• [Work item]: In the listing beneath this line, copy exactly the lines starting with the one containing "Page size: 1275x1650." and going on through the one containing "List each element's type and".

• [Data under study]:
-- Opening Marker --

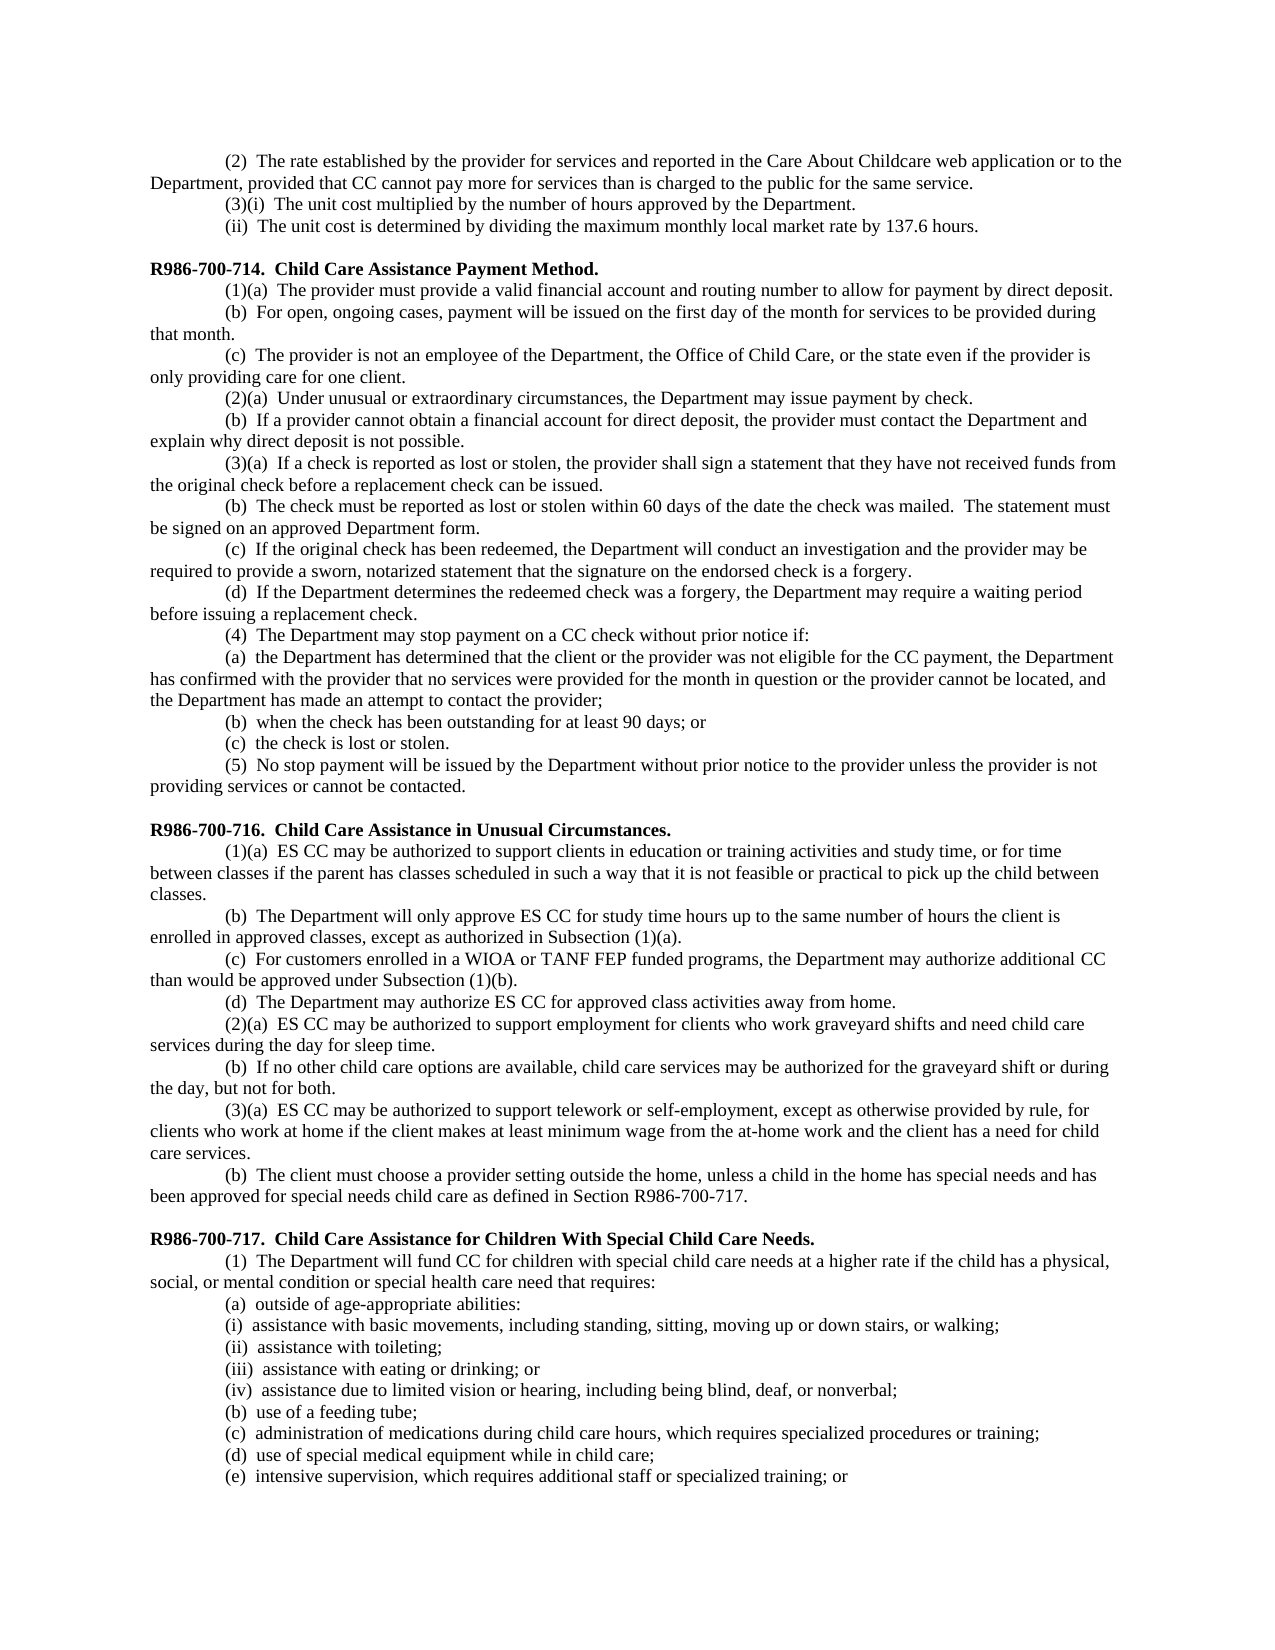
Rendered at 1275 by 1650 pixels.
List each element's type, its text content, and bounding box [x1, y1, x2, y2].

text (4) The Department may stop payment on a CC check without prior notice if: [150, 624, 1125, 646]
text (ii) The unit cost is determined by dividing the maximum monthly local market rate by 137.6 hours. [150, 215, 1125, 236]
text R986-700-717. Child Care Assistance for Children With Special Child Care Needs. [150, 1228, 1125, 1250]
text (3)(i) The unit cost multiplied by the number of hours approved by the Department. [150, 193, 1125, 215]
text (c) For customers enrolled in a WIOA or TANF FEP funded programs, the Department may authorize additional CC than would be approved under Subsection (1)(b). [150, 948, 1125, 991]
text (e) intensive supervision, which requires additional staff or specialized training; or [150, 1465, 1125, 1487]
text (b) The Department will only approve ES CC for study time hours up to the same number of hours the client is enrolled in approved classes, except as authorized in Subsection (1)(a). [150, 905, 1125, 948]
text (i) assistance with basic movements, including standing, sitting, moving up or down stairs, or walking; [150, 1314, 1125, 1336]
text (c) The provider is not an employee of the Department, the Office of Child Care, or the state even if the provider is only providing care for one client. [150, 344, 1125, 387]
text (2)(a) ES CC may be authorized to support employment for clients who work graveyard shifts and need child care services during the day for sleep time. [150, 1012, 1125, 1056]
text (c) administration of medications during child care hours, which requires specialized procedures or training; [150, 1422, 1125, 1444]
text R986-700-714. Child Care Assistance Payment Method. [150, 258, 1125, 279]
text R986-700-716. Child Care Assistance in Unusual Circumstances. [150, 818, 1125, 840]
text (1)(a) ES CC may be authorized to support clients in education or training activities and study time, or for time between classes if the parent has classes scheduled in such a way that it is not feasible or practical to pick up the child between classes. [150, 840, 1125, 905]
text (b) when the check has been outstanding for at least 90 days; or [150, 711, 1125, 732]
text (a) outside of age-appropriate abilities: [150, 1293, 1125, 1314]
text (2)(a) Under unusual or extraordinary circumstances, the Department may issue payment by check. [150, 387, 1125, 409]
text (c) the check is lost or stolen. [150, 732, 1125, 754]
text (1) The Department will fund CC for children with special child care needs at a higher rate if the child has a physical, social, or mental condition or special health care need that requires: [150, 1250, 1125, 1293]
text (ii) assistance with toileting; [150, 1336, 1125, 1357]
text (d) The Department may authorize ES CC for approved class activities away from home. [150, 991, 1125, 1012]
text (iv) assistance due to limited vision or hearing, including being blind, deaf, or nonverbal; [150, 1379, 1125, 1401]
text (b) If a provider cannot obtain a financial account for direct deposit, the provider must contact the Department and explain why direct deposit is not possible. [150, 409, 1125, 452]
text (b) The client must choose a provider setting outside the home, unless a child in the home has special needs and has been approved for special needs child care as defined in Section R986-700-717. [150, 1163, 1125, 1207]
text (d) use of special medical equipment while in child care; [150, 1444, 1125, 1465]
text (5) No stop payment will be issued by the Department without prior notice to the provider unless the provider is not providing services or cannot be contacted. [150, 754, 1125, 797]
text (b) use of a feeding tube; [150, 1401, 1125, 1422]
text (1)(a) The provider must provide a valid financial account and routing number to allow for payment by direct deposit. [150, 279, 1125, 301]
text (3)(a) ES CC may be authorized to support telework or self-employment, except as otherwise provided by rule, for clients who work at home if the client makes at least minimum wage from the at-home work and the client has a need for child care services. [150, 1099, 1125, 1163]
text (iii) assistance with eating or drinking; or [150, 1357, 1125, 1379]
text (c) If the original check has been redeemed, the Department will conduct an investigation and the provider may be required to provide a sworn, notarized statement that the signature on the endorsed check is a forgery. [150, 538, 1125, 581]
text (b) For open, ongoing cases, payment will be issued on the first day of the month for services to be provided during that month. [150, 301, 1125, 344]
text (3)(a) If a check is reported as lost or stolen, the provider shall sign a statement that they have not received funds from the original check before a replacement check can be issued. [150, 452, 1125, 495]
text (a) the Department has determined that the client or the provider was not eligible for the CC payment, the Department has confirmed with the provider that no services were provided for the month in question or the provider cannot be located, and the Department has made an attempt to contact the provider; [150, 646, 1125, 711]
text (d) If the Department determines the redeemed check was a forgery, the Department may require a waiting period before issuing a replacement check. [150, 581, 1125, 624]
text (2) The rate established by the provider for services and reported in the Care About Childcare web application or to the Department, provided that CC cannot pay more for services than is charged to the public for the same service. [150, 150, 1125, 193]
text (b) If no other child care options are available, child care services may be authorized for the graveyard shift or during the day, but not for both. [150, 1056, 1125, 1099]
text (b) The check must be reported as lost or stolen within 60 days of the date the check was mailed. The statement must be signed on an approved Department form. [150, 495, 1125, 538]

-- Closing Marker --
-- Opening Marker --

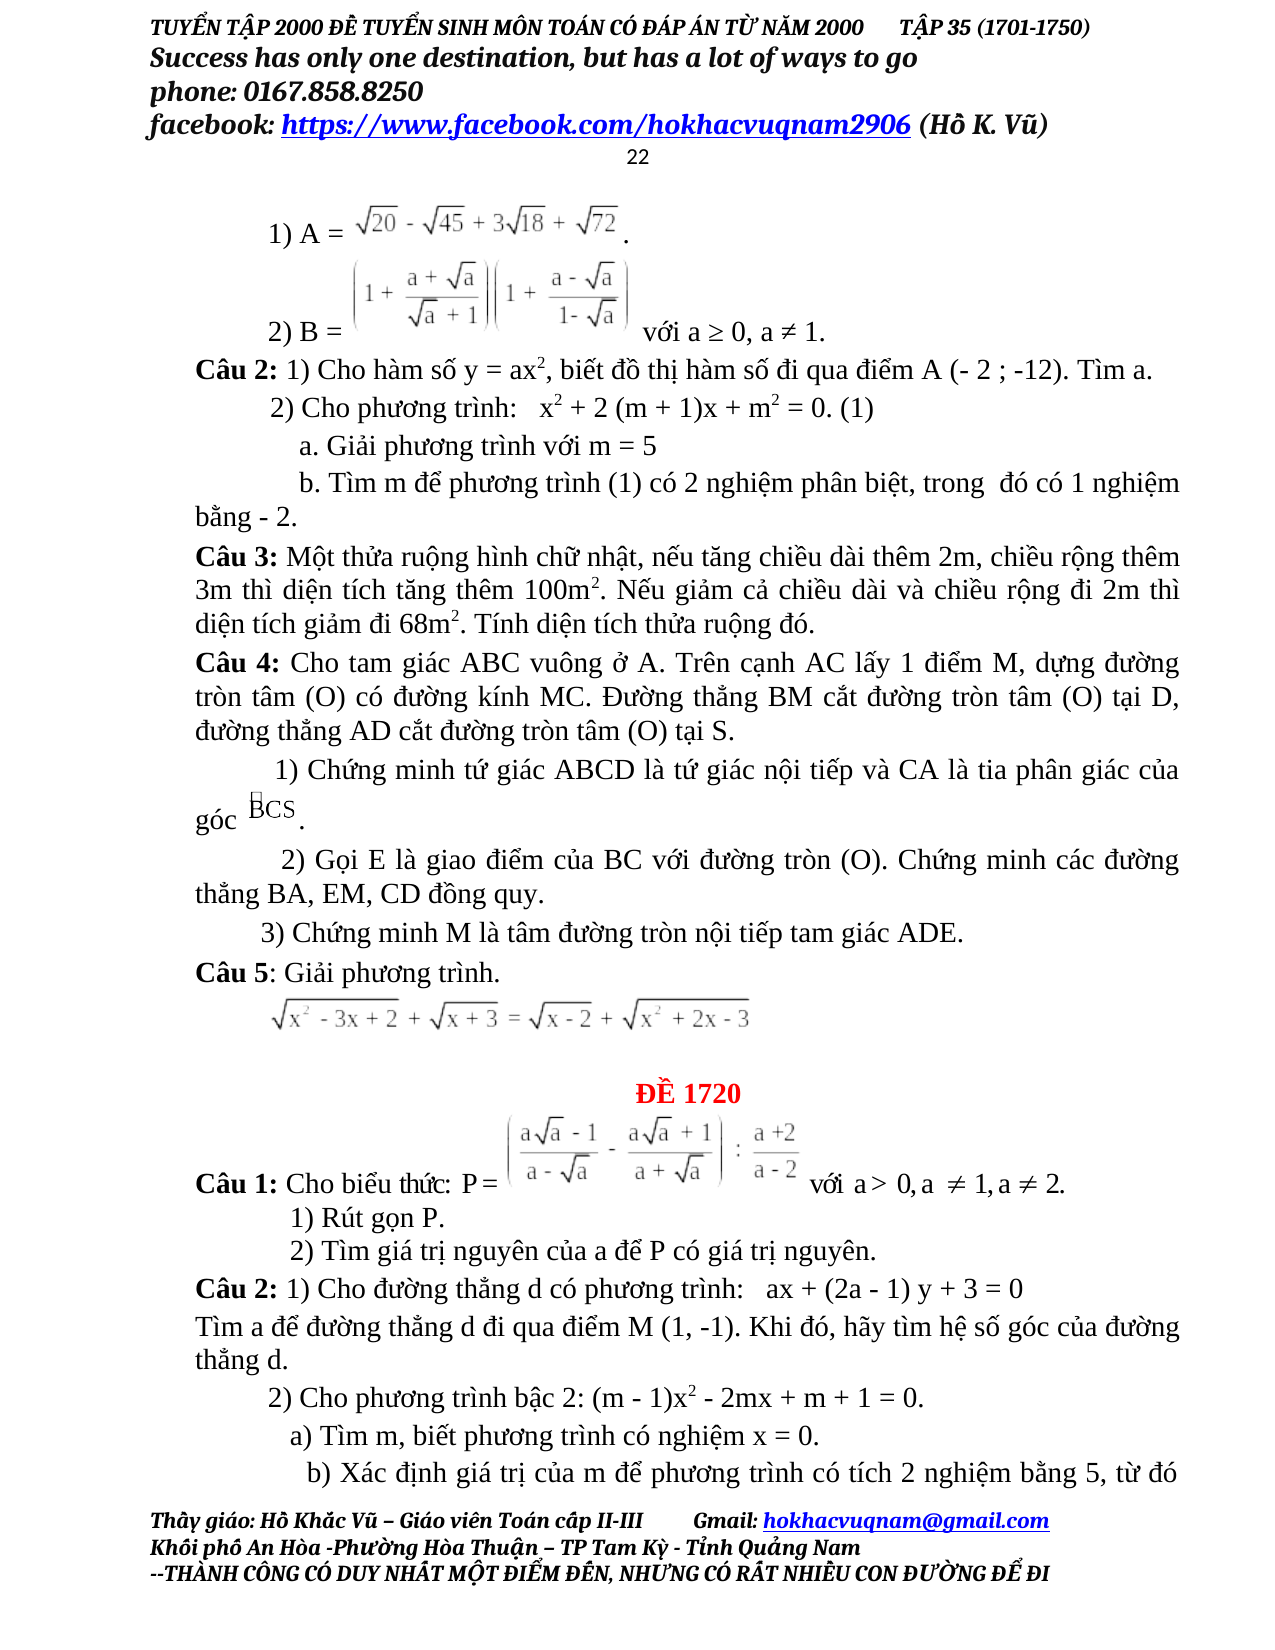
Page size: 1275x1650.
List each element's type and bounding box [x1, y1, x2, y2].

-- Closing Marker --

• [Solution for this exercise]:
Page size: 1275x1650.
List each element's type and bounding box [x1, y1, x2, y2].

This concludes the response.